TRURO - Good communication with small business owners and maintaining a "fair" commercial tax rate are two primary ways for municipalities to improve satisfaction rates.
That is the assessment of Leanne Hachey, Atlantic Canada vice-president for the Canadian Federation of Independent Business (CFIB), following a national report that placed Truro near the bottom of a ratings scale based on being friendly to small business.
"I would say the most important and critical thing that a council will do is just be aware of its small business community," Hachey said.
That can be done by developing an ongoing process for communicating with small-business owners on a regular basis or even appointing an ombudsman for the role.
"Again, finding some way that you keep that connection with the small business community," she said. "Because what we hear from our members in Truro, in Nova Scotia, across the country, that many don't believe their council is aware of their issues. And we all know that if you want to fix a problem, you have to know what the problem is first."
One major complaint from CFIB members across the province, she said, is the rate of commercial tax they pay in relation to residential property taxes.
"It is critical," Hachey said, of developing a "fair" tax rate. "It's not the only factor but it's one of the key ones."
The report deals with comparisons between 100 Canadian municipalities with population sizes of at least 25,000 (Colchester County was included in the Truro numbers) on 14 different indicators, including red tape and commercial tax rates.
Truro's residential rate currently stands at $1.76 per $100 of assessment. The commercial rate, however, is $4.44 per $100 of assessment.

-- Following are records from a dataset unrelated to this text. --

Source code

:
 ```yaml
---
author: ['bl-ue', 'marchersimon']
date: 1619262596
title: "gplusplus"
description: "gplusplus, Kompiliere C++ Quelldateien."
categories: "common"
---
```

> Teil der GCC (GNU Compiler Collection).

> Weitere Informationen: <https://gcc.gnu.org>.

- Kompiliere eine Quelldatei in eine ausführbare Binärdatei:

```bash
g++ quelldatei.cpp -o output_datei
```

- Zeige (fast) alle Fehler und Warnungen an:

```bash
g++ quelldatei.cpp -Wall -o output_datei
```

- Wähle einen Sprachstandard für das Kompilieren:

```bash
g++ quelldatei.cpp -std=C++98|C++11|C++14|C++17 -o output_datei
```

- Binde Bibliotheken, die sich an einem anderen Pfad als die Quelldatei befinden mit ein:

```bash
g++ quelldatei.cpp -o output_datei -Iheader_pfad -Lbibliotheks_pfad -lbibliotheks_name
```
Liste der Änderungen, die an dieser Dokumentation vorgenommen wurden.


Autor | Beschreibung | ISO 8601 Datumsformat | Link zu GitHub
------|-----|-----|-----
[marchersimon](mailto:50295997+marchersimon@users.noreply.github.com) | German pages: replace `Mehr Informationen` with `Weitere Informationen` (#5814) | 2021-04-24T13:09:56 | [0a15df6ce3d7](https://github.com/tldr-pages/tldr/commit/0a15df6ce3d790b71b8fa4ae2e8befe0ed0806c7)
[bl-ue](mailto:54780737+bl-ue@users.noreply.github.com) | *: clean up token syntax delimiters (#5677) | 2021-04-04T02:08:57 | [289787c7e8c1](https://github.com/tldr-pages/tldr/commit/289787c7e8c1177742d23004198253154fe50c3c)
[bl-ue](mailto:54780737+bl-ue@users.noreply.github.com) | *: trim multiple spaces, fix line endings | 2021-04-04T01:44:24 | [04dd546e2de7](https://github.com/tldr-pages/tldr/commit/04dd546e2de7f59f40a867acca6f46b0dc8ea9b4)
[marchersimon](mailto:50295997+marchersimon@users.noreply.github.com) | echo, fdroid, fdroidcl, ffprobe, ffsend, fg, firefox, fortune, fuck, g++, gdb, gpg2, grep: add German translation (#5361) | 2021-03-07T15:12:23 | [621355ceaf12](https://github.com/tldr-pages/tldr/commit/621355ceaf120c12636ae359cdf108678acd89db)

In Colchester County, the residential rate is 84 cents per $100 of assessment while the commercial rate is at $2.25 per $100 of assessment.
"And in our mind, paying two, three or four times more is not paying their fair share," Hachey said.

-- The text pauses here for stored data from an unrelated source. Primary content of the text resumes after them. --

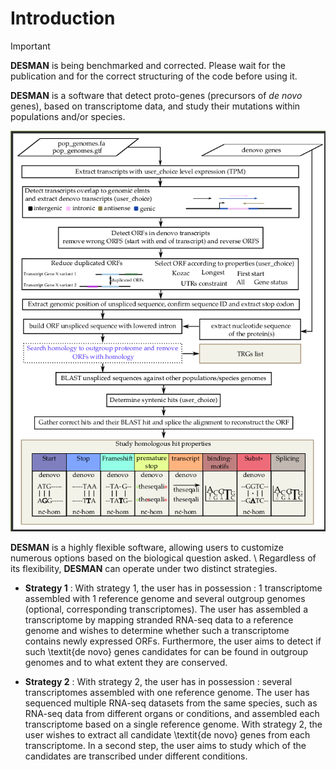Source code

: # Introduction
> [!IMPORTANT]
**DESMAN** is being benchmarked and corrected. Please wait for the publication and for the correct structuring of the code before using it.  

**DESMAN** is a software that detect proto-genes (precursors of _de novo_ genes), based on transcriptome data, and study their mutations within populations and/or species.

![Flowchart](flowchart.png)

**DESMAN** is a highly flexible software, allowing users to customize numerous options based on the biological question asked. \\
Regardless of its flexibility, **DESMAN** can operate under two distinct strategies.

- **Strategy 1** : With strategy 1, the user has in possession : 1 transcriptome assembled with 1 reference genome and several outgroup genomes (optional, corresponding transcriptomes). The user has assembled a transcriptome by mapping stranded RNA-seq data to a reference genome and wishes to determine whether such a transcriptome contains newly expressed ORFs. Furthermore, the user aims to detect if such \textit{de novo} genes candidates for can be found in outgroup genomes and to what extent they are conserved.

- **Strategy 2** : With strategy 2, the user has in possession : several transcriptomes assembled with one reference genome. The user has sequenced multiple RNA-seq datasets from the same species, such as RNA-seq data from different organs or conditions, and assembled each transcriptome based on a single reference genome. With strategy 2, the user wishes to extract all candidate \textit{de novo} genes from each transcriptome. In a second step, the user aims to study which of the candidates are transcribed under different conditions.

Reducing commercial rates, however, is not as simple as picking numbers out of the air, Truro Mayor Bill Mills suggests.
"My issue is, a lot of the projects that the town deals in, like for example when they talk about expenses and red tape and all that good stuff ... a lot of what we do, civic centres and hospitals and other things are driven in a lot of ways by business."
And when developers or individuals hoping to set up business complain about bureaucratic red tape, Mills said, it sometimes means they simply did not get their way.
"Sometimes I think red tape is a red herring. And what I mean by that, is, it's red tape when we tell you, 'you can't have that.'"
Building on flood plains is a prime example, he said.
"Everybody knows that we live on a flood plain and yet people continue to build there. The word 'no' is not very popular with a lot of people."
As far as developing an ombudsman position, however, Mills said that is part of the role that councillors now play.
And he said many efforts have been made in recent years to address such concerns with the town's planning department.
But that does not mean more cannot be done to improve things, according to Kelti Jones, who is running against Mills for the mayor's positions.
While Truro received positive ratings for such things as presence, perspective and satisfiction from a residential standpoint in the CFIB report, "the score on policy actually went down," Jones said.
"And policy is based on the perception of the members about local government and whether local government is sympathetic to small business. So when I'm looking at those score breakdowns, only one per cent of the members think that government awareness of small business is good and 90 per cent think that regulations and the paper burden are a significant concern for them."
Like Hachey, Jones believes council would be wise to set up a proper communications channel with the small business community while also taking a look at some of the town's policies and regulations that present the most challenges to see where changes can be made.
At the very least, she said, town council should not ignore the findings of the CFIB report.
"I think that there's a lot to be learned from this," she said.